Regression analysis is one of the most widely used methods of statistical analysis, and it is often used in both academic and applied contexts. Why is it happening? partly because it is one of the best tools available for investigating interrelationships between variables. In addition, it enables us to predict outcomes based on data we have not yet seen. The great majority of people have taken a statistics course or two and can easily construct and perform simple regression analyses. I expect that if you provided the average person any model output, they could figure out what the y-intercept and the variable coefficients were. While the aforementioned data points are crucial, what about the rest of the information that is generated everytime a model is run?
Is there anything else we need to think about? What insights about ourselves may we get from the other virtues?
Instead of focusing on the procedural details of how to calculate each metric, we will instead take a deep dive into each measure with the goal of actually understanding what each metric is telling us about the model. The goal of this in-depth analysis is to have a firm grasp of what each statistic reveals about the model.
The Outcome of a Linear Regression Analysis
To get started, a basic regression r linear regression model will be built with the independent variable being points and the dependent variable being salary. The outputs of this regression model are as follows:
Now that we have a model and its output, let’s break it down component by component to see how each part sheds light on the model’s performance. When we’ve finished, our assessment of the model will be more reliable.

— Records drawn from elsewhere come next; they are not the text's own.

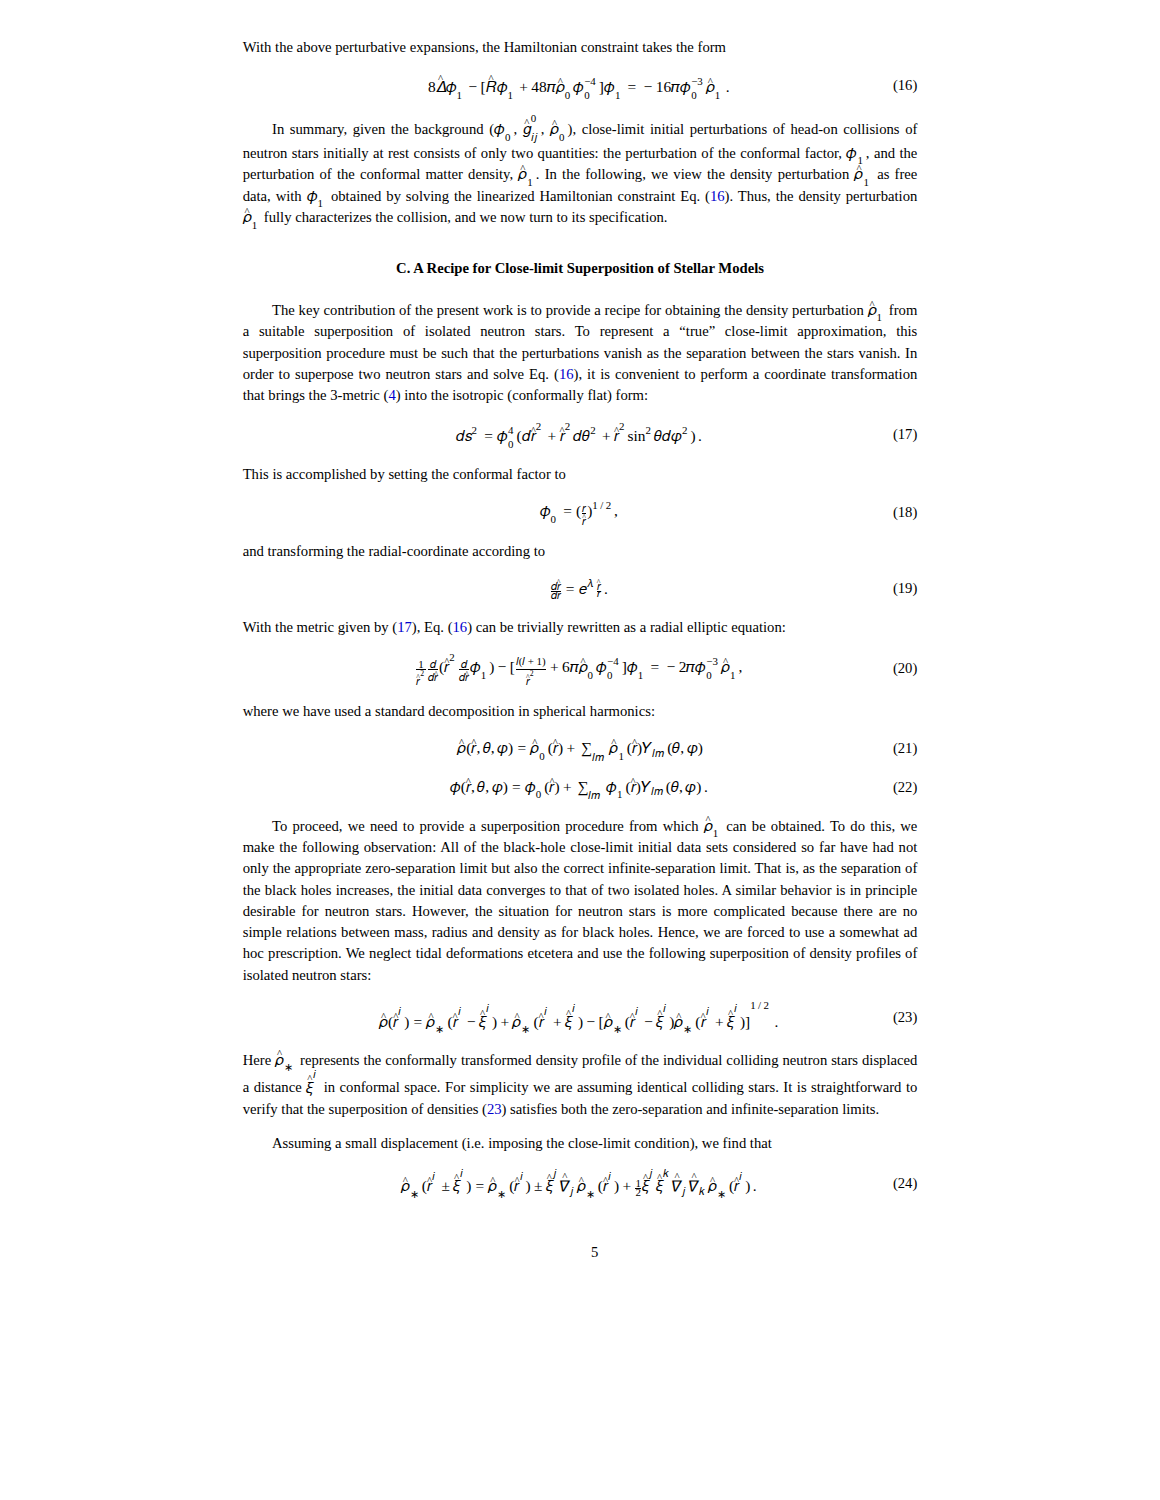With the above perturbative expansions, the Hamiltonian constraint takes the form
8 Δ^ ϕ1 − [ R^ ϕ1 + 48 π ρ^0 ϕ0−4 ] ϕ1 = − 16 π ϕ0−3 ρ^1 . (16)
In summary, given the background (ϕ0, g^ij0, ρ^0), close-limit initial perturbations of head-on collisions of neutron stars initially at rest consists of only two quantities: the perturbation of the conformal factor, ϕ1, and the perturbation of the conformal matter density, ρ^1. In the following, we view the density perturbation ρ^1 as free data, with ϕ1 obtained by solving the linearized Hamiltonian constraint Eq. (16). Thus, the density perturbation ρ^1 fully characterizes the collision, and we now turn to its specification.
C. A Recipe for Close-limit Superposition of Stellar Models
The key contribution of the present work is to provide a recipe for obtaining the density perturbation ρ^1 from a suitable superposition of isolated neutron stars. To represent a “true” close-limit approximation, this superposition procedure must be such that the perturbations vanish as the separation between the stars vanish. In order to superpose two neutron stars and solve Eq. (16), it is convenient to perform a coordinate transformation that brings the 3-metric (4) into the isotropic (conformally flat) form:
ds2 = ϕ04 ( dr^2 + r^2 dθ2 + r^2 sin2 θ dφ2 ) . (17)
This is accomplished by setting the conformal factor to
ϕ0 = (rr^) 1/2 , (18)
and transforming the radial-coordinate according to
dr^dr = eλ r^r . (19)
With the metric given by (17), Eq. (16) can be trivially rewritten as a radial elliptic equation:
1r^2 ddr^ ( r^2 ddr^ ϕ1 ) − [ l(l+1)r^2 + 6π ρ^0 ϕ0−4 ] ϕ1 = −2π ϕ0−3 ρ^1 , (20)
where we have used a standard decomposition in spherical harmonics:
ρ^ (r^,θ,φ) = ρ^0 (r^) + ∑lm ρ^1 (r^) Ylm (θ,φ) (21)
ϕ (r^,θ,φ) = ϕ0 (r^) + ∑lm ϕ1 (r^) Ylm (θ,φ) . (22)
To proceed, we need to provide a superposition procedure from which ρ^1 can be obtained. To do this, we make the following observation: All of the black-hole close-limit initial data sets considered so far have had not only the appropriate zero-separation limit but also the correct infinite-separation limit. That is, as the separation of the black holes increases, the initial data converges to that of two isolated holes. A similar behavior is in principle desirable for neutron stars. However, the situation for neutron stars is more complicated because there are no simple relations between mass, radius and density as for black holes. Hence, we are forced to use a somewhat ad hoc prescription. We neglect tidal deformations etcetera and use the following superposition of density profiles of isolated neutron stars:
ρ^ (r^i) = ρ^∗ (r^i−ξ^i) + ρ^∗ (r^i+ξ^i) − [ ρ^∗ (r^i−ξ^i) ρ^∗ (r^i+ξ^i) ] 1/2 . (23)
Here ρ^∗ represents the conformally transformed density profile of the individual colliding neutron stars displaced a distance ξ^i in conformal space. For simplicity we are assuming identical colliding stars. It is straightforward to verify that the superposition of densities (23) satisfies both the zero-separation and infinite-separation limits.
Assuming a small displacement (i.e. imposing the close-limit condition), we find that
ρ^∗ (r^i±ξ^i) = ρ^∗ (r^i) ± ξ^j ∇^j ρ^∗ (r^i) + 12 ξ^j ξ^k ∇^j ∇^k ρ^∗ (r^i) . (24)
5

In the call section, we can see the formula that R used to fit the regression model. Our focus is on using points from the NBA dataset as the independent variable to analyse salary as the dependent variable.
The residuals are determined by subtracting the observed data from the predicted data. By subtracting the actual pay values from the model-predicted pay values, we get the same results.
How are we to interpret this information now? If we give the matter some serious attention, we’ll notice that the best-case scenario would have our median value centred about zero. This would mean that our model was successful in predicting values at both the extremes of our data set and that our residuals were well balanced. Based on the data shown above, it seems that our distribution is somewhat biassed to the right. Our model fares worse at predicting incomes in the higher income brackets than it does in the lower income brackets, as seen by these findings. To visualise this, we may create a quantile-quantile plot. The following graphic shows that there are extremes at both ends of the spectrum, with the top-end outliers seeming to be more severe than their bottom-end counterparts. In aggregate, the residuals seem to follow a fairly standard distribution.
A player’s salary in the NBA may be estimated in part by looking at how many points he scores in a season, but this metric alone is insufficient to provide a reliable estimate.